Probing the Deep Rheology of Tibet: Constraints from the 2008 Mw 7.9 Wenchuan, China Earthquake

The time-dependent surface deformation after a large earthquake reflects the response to the redistribution of stresses induced by the earthquake and can be used to probe the viscous strength of the lithosphere. Hence, understanding and modeling the postseismic processes can help determine the rheological structure of an area. The 2008 M_w 7.9 Wenchuan earthquake occurred at the eastern flank of the Tibetan Plateau, China, and its postseismic deformation gives us an opportunity to examine the long lasting question of whether the growth of the Tibetan Plateau is by brittle crustal thickening or by lower crustal flow. We process the InSAR data with more stable points in Longmenshan area, and set a threshold for each interferogram for phase unwrapping. The stable points selected based on this procedure are used for the time-series analysis spanning from mid 2008 to the end of 2009. Seventeen ALOS PALSAR and 22 ENVISAT interferograms reveal a pronounced postseismic uplift of up to 3 cm in the southern Longmenshan 1.5 years after the main shock, which decreases to zero along the northern Longmenshan.
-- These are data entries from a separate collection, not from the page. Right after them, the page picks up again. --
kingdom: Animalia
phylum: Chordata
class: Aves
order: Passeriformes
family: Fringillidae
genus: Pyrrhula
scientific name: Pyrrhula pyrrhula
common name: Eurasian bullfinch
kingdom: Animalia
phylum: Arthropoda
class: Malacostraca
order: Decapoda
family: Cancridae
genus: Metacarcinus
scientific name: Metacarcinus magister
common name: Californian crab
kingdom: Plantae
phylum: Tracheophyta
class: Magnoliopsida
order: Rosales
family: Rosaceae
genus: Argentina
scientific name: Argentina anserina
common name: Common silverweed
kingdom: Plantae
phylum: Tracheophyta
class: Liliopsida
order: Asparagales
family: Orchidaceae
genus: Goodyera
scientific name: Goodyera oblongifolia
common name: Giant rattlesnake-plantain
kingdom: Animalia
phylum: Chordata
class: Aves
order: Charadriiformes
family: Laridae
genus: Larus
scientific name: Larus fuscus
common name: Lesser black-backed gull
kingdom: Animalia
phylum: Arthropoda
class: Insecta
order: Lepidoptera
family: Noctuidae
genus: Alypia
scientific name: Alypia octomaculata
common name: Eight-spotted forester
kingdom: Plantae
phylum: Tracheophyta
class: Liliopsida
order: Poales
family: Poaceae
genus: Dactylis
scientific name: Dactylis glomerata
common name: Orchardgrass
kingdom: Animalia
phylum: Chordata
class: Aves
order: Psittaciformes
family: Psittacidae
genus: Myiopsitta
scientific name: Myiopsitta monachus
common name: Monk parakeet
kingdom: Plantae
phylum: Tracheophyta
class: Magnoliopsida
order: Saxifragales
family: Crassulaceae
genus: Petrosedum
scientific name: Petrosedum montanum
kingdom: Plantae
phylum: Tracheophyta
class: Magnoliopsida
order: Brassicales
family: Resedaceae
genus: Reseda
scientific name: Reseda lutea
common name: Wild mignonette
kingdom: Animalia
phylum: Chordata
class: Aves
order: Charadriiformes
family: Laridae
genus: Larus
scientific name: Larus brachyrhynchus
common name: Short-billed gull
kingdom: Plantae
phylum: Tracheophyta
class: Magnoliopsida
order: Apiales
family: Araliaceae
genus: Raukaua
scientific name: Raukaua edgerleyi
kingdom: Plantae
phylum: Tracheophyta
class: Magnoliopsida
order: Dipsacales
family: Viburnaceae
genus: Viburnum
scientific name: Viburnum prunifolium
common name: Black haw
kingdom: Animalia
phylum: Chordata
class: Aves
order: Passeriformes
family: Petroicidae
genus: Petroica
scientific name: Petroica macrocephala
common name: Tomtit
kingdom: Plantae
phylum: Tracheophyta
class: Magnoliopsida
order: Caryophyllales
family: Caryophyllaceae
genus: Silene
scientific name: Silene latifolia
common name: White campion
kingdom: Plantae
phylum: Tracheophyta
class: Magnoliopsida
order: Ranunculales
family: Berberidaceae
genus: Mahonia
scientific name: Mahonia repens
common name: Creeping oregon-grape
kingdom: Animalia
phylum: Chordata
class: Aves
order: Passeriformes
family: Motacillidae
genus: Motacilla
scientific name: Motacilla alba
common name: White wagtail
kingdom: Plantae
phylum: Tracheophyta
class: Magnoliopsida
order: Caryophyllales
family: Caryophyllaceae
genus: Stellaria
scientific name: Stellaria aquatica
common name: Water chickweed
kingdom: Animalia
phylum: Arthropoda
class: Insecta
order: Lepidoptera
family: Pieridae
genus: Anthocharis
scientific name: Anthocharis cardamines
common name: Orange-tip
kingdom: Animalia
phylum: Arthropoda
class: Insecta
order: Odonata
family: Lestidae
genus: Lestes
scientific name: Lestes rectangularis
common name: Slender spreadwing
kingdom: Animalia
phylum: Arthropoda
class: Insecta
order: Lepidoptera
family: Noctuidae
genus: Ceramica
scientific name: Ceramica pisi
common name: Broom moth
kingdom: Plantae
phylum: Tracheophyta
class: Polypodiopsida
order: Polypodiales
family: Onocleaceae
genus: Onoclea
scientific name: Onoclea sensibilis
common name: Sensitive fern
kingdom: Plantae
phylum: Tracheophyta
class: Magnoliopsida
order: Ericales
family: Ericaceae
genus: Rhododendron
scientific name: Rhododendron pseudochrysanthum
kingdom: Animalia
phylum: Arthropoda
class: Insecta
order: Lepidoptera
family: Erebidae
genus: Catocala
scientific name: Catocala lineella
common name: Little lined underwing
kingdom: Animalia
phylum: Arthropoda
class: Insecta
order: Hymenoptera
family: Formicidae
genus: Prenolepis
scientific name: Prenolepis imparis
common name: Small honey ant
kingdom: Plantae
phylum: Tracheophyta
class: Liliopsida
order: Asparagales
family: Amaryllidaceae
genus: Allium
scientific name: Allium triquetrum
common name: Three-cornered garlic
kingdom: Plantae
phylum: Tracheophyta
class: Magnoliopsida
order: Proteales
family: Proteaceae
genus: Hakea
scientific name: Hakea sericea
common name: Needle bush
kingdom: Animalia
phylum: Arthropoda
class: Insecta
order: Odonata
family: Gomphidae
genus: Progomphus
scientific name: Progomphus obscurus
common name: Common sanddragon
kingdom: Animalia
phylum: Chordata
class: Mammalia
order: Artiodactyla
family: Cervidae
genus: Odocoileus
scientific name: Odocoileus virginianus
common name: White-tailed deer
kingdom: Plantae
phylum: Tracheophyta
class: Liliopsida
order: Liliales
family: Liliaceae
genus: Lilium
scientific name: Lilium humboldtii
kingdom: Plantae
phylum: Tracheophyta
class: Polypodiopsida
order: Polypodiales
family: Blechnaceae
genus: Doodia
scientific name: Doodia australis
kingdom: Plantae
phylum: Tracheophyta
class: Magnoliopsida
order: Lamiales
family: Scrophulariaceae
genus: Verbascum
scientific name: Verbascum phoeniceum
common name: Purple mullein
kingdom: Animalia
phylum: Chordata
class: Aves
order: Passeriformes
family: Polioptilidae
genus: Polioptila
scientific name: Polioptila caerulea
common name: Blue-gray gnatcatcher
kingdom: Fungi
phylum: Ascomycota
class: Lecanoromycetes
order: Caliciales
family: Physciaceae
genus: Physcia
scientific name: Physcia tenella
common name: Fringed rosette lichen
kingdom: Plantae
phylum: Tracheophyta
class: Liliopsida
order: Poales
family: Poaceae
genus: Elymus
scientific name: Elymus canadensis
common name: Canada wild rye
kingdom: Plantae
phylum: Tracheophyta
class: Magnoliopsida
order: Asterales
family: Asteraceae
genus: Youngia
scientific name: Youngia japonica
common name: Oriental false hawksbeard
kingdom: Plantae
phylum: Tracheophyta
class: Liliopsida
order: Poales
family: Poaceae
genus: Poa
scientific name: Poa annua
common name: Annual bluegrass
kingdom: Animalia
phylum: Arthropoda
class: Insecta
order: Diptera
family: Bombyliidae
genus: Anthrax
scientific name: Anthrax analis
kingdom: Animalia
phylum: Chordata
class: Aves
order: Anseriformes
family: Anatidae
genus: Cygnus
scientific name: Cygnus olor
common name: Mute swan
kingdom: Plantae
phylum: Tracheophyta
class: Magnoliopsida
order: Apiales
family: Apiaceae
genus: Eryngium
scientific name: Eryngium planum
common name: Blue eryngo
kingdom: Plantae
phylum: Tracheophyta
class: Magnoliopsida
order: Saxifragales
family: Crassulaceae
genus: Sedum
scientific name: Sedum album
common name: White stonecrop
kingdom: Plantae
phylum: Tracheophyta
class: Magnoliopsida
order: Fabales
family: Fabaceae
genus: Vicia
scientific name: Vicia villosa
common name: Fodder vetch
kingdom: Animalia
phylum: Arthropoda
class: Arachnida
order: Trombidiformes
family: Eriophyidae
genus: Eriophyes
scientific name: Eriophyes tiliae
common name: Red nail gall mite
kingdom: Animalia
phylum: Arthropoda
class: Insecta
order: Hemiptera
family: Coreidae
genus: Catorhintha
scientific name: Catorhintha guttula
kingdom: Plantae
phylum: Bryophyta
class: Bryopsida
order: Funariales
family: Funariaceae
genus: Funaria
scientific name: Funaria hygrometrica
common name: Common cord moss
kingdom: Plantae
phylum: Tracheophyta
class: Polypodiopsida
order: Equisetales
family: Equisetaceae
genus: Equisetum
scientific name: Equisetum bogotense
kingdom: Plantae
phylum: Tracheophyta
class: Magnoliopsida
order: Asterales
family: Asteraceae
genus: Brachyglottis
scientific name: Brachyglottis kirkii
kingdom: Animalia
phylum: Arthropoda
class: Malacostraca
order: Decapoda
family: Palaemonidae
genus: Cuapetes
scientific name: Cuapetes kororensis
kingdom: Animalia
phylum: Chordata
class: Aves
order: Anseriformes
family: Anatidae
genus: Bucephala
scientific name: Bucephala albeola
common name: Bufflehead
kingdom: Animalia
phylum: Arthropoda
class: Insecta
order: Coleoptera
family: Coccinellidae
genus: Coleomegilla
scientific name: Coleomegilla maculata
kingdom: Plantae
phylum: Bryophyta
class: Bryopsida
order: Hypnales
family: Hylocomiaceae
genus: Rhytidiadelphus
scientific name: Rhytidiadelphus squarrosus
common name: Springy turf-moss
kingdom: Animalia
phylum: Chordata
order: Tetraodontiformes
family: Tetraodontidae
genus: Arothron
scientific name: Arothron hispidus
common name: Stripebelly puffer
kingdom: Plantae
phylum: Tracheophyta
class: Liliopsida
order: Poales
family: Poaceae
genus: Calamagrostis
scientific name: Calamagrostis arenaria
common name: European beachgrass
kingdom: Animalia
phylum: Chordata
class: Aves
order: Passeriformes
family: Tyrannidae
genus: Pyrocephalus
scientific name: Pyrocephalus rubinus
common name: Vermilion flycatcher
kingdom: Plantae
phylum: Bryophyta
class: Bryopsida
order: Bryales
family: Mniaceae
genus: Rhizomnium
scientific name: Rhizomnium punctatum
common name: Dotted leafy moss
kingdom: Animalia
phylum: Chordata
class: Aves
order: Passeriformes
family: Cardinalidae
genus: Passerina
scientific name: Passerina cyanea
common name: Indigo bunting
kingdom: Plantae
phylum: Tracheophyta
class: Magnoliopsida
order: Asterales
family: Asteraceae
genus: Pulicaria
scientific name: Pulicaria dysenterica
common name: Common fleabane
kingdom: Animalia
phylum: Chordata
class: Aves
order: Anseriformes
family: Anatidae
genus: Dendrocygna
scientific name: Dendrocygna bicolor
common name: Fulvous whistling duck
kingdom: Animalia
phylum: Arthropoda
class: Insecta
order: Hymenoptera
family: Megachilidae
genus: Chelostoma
An analytical solution of viscoelastic relaxation based on a layered spherical Earth is applied for the calculation of the postseismic deformation. With a five-segment coseismic rupture geometry with different slip that extends to a depth of 20 km and runs along the 285 km Longmenshan fault zone oriented 229°, we find a best fitting forward model composed of a 20 km thick elastic upper crust and a Burgers body lower crust with a steady-state viscosity of 10¹⁹ Pa s and a transient viscosity of 4×10¹⁸ Pa s. This preliminary forward model can better fit the middle- to far-field InSAR data. The poor fit in the near-field is likely due to the over-simplification of the rheologic structure along the boundary of the Plateau and the adjoining Sichuan basin and because we did not consider the contributions of afterslip and poroelastic deformation in these preliminary models. Ongoing work focuses on the consideration of additional postseismic relaxation processes and on developing a more appropriate 3D rheological structure of the Plateau boundary region.